08:59 am : S&P futures vs fair value: -22.5. Nasdaq futures vs fair value: -28.5. Futures continue to point to a sharply lower start as market participants respond negatively to the larger than expected jobless claims number. Chicago PMI, a regional manufacturing survey, is set for release at 9:45 ET.
08:30 am : S&P futures vs fair value: -21.0. Nasdaq futures vs fair value: -21.0. Stock futures slide on a pair of economic releases, as one shows higher than expected unemployment claims last week. Just reported, the Dept. of commerce said Dec. personal income rose 0.5% and spending rose 0.2%. Economists expected income to rise 0.4% and spending to rise 0.1%. PCE Core rose 0.2% month over month, in-line with expectations. Separately, the Dept. of Labor said there were 375K initial jobless claims for the week ended Jan. 26 (consensus 319K). In earnings news, MasterCard (MA) topped expectations by $0.17 per share.

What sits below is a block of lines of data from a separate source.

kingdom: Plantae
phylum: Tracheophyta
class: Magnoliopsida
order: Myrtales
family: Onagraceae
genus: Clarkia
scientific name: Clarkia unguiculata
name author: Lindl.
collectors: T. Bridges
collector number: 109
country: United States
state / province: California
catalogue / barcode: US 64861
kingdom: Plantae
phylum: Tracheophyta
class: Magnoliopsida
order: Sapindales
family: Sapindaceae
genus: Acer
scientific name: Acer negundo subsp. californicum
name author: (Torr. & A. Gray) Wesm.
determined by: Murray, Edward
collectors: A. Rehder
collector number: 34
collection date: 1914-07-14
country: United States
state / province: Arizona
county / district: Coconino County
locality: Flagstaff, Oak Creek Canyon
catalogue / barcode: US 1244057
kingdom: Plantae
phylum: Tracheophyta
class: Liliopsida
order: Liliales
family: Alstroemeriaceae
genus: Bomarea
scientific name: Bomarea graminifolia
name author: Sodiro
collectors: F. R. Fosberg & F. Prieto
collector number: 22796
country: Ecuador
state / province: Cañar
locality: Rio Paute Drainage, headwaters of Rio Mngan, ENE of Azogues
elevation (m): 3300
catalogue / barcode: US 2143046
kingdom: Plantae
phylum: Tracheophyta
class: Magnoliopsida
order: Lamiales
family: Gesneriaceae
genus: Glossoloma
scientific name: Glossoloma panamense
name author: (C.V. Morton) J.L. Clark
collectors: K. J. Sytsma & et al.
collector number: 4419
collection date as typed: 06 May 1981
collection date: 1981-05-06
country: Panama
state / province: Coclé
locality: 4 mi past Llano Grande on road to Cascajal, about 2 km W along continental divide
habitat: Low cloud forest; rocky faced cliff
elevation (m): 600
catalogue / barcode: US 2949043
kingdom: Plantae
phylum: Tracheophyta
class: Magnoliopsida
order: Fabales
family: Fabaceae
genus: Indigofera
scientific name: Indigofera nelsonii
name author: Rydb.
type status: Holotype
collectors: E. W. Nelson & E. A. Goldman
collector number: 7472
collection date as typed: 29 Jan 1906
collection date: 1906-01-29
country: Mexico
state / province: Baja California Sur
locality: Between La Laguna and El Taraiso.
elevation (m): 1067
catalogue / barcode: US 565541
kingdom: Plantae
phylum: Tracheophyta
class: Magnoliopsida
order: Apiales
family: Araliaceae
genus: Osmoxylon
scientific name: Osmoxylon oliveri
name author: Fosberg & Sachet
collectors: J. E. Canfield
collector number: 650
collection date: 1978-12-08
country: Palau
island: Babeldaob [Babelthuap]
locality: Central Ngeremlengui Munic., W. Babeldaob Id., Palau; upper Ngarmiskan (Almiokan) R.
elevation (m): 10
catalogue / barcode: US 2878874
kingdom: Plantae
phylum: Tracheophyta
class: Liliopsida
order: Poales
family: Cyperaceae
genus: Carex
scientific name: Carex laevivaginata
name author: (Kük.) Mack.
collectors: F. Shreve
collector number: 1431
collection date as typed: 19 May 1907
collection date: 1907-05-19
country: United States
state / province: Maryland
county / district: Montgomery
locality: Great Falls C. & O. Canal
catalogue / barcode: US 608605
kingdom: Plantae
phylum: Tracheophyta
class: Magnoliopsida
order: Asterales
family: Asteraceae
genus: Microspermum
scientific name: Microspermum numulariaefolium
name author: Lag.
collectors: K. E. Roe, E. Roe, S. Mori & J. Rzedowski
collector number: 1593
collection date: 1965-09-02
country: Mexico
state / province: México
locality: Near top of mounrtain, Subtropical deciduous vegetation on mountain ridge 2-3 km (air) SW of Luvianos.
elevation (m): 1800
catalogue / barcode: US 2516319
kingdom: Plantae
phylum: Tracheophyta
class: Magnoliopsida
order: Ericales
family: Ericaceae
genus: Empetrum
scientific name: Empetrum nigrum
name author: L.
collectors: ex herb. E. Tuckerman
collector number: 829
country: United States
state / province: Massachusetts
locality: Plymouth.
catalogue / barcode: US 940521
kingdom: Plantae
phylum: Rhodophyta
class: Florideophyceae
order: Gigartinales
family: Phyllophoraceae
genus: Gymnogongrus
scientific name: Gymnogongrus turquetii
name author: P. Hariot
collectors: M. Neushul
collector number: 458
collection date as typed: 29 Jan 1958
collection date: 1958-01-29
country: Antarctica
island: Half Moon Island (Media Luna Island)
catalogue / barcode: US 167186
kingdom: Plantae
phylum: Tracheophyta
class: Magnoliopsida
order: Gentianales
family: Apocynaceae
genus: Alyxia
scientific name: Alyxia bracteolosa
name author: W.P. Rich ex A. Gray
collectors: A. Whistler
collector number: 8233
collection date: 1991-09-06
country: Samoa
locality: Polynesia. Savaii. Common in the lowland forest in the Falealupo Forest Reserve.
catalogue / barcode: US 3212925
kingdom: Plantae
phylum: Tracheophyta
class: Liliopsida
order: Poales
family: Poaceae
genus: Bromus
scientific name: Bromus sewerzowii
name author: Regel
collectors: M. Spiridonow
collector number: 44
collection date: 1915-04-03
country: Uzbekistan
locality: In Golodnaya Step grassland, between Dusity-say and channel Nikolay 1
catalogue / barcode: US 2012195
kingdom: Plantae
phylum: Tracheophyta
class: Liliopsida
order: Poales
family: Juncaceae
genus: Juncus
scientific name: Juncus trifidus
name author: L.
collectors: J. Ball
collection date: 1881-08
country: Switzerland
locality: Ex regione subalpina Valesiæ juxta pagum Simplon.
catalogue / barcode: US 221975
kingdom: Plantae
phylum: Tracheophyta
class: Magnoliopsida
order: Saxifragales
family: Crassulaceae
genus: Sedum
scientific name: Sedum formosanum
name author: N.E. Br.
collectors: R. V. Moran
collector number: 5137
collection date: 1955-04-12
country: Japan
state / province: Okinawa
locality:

08:00 am : S&P futures vs fair value: -10.4. Nasdaq futures vs fair value: -12.5. Futures suggest the stock market will face some selling pressure at the open as worries over bond insurers continue to weigh on sentiment. Bond insurer MBIA (MBI) reported a larger than expected loss. Dow Component Procter & Gamble (PG) topped its earnings expectations, but guided third quarter earnings below analysts’ expectations. Economic reports personal income and the weekly initial jobless claims will both be released at 8:30 ET. Chicago PMI is set for release at 9:45.
06:16 am : S&P futures vs fair value: -11.6. Nasdaq futures vs fair value: -13.8.
06:16 am : FTSE...5787.90...-49.40...-0.9%. DAX...6785.03...-90.32...-1.3%.
06:16 am : Nikkei...13592.47...+247.44...+1.9%. Hang Seng...23455.74...-197.95...-0.8%.